For the rest of the trip, I took his advice and became quite familiar with the unchanging coastline near us. Did it help? Yes. There’s no doubt that I felt better. Then again, “better” is a relative term, and I wouldn’t go nearly so far as saying I felt good. Stepping off that boat at the end of the day onto real, firm, solid ground was a relief, even though it took my stomach a while to catch up with my feet.

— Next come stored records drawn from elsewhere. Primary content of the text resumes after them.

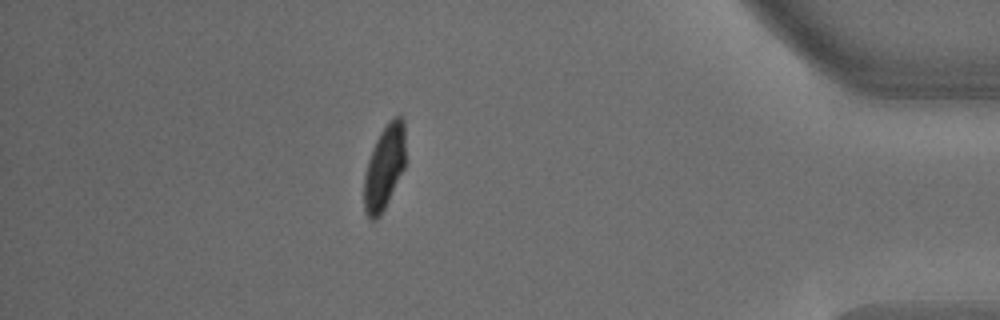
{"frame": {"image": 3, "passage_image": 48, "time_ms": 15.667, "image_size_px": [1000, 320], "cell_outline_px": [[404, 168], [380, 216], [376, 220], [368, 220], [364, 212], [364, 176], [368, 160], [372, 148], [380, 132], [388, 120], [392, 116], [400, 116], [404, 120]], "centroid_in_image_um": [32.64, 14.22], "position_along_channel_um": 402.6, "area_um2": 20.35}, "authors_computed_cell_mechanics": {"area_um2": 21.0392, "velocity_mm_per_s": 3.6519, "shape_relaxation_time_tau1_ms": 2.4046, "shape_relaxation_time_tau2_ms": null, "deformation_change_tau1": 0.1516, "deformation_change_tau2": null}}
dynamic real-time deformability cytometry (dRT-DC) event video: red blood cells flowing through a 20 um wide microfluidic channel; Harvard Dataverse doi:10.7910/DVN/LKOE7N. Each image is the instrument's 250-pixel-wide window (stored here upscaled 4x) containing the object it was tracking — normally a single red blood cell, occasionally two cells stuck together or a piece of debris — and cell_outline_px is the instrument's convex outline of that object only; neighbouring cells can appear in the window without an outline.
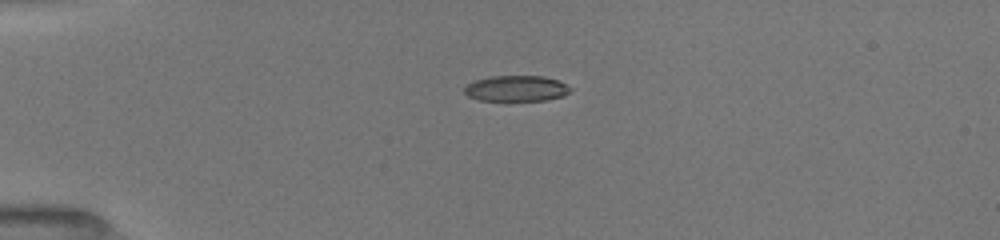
{"species": "common noctule bat (a hibernating species)", "species_latin": "Nyctalus noctula", "temperature_condition": "room temperature", "stored_images_in_passage": 34, "camera_frame_rate_fps": 3000, "um_per_image_px": 0.085, "animal": {"sex": "female", "body_mass_g": 19.5, "forearm_length_mm": 54.1}, "frame": {"image": 1, "passage_image": 1, "time_ms": 0.0, "image_size_px": [1000, 240], "cell_outline_px": [[572, 88], [564, 96], [544, 100], [480, 100], [468, 96], [464, 92], [464, 88], [468, 84], [476, 80], [492, 76], [544, 76], [556, 80]], "centroid_in_image_um": [43.88, 7.52], "position_along_channel_um": 41.1, "area_um2": 15.66}}
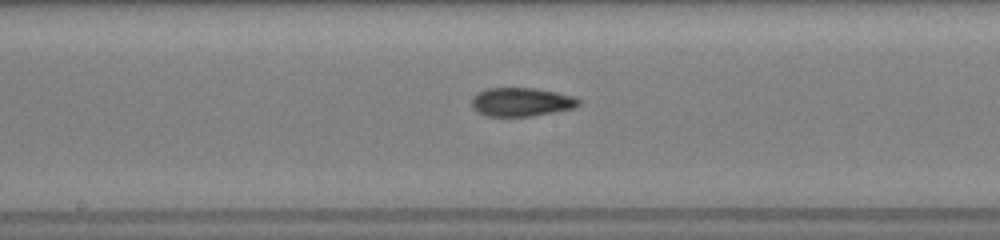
{"frame": {"image": 2, "passage_image": 14, "time_ms": 5.0, "image_size_px": [1000, 240], "cell_outline_px": [[580, 104], [576, 108], [532, 116], [484, 116], [476, 112], [472, 108], [472, 96], [476, 92], [488, 88], [536, 88], [576, 96], [580, 100]], "centroid_in_image_um": [44.31, 8.67], "position_along_channel_um": 203.9, "area_um2": 18.21}}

A lot of time has passed since that fishing trip, but recently I’ve had the awful feeling again, even as I stand on the ground. Much of what felt solid about the world around me is now rolling in unexpected directions. Things that were stable and secure my whole life have become unpredictable and unreliable. The waves of this pandemic have thrown the world off balance. Add to that a variety of recent political scandals and the reality of Brexit, and the uncertainty increases for Ireland, my home. Then I look across the ocean and see the nation I grew up in rocked by surges of anger and violence, with a steadily rising tide of distrust and disunity. Meanwhile, people around me struggle with bereavement, loss of income, or the loneliness and isolation of another lockdown. I feel bad. It’s getting harder to focus on the important things and people right in front of me. All I want is for the floor to stop moving—is that so much to ask?

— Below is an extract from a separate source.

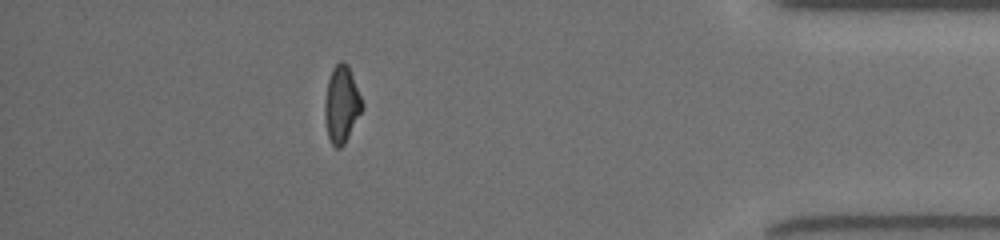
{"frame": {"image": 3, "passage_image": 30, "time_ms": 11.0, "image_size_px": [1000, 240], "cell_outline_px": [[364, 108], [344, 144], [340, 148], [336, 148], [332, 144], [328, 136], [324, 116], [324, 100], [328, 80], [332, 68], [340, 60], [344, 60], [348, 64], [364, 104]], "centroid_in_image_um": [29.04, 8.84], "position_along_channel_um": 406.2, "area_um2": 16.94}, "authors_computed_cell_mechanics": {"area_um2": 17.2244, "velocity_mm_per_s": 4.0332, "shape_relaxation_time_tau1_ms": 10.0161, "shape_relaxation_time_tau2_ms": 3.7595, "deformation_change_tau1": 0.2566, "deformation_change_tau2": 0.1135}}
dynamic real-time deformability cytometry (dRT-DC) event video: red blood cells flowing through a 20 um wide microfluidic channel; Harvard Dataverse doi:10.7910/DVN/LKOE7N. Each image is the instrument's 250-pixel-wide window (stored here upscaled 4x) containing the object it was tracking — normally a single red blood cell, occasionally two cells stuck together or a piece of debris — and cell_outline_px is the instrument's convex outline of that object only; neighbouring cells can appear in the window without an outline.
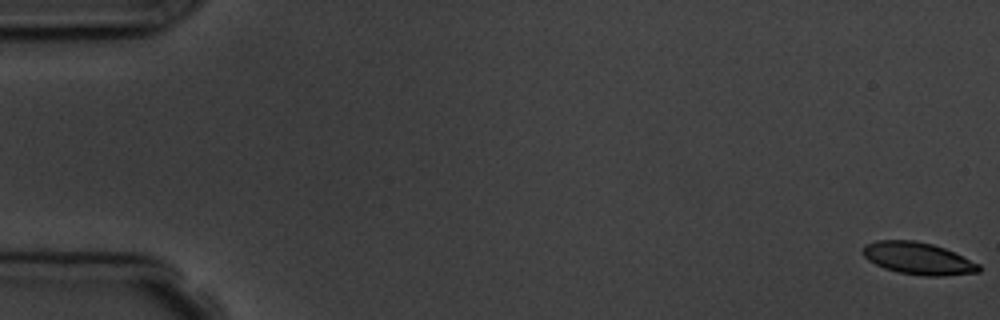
{"species": "common noctule bat (a hibernating species)", "species_latin": "Nyctalus noctula", "temperature_condition": "room temperature", "stored_images_in_passage": 6, "camera_frame_rate_fps": 3000, "um_per_image_px": 0.085, "animal": {"sex": "male", "body_mass_g": 19.5, "forearm_length_mm": 54.6}, "frame": {"image": 1, "passage_image": 1, "time_ms": 0.0, "image_size_px": [1000, 320], "cell_outline_px": [[980, 272], [944, 276], [924, 276], [896, 272], [884, 268], [868, 260], [860, 252], [864, 244], [876, 240], [916, 240], [932, 244], [944, 248], [980, 264]], "centroid_in_image_um": [78.0, 21.96], "position_along_channel_um": 7.0, "area_um2": 21.91}}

I’m not big enough to stop the waves, but the fisherman’s advice is still good. As the world around me shifts unpredictably (and my heart falls and rises along with it), there is still something firm and steadfast, something unchanging and reliable, to turn my eyes to. The shifting challenges around me are not the whole story of reality. In the Psalms, King David followed the same advice for himself that the fisherman gave me in the boat. He writes in Psalm 61,
“Hear my cry, O God;
listen to my prayer.
From the ends of the earth I call to you,
I call as my heart grows faint;
lead me to the rock that is higher than I.
For you have been my refuge,
a strong tower against the foe.”
David felt (quite often) the world shifting under him, and responded by keeping his eyes fixed on what he knew was solid. He lifted his eyes to God, unchanging, above the surging trouble, and remembered God’s strength and promises for His children. This gave David a reference point, and provided him with the confidence he needed to be able to roll with the waves around him.
I don’t pretend to know how long the waves we’re in right now will last or what new waves will find us next. All I know is that my own eyes are going to become as familiar as they can with the solid coastline of unchanging truth that God has shown me in his Word. Perhaps eventually I can even learn to walk as confidently through this rocking world as the fisherman did on the boat. I hope so.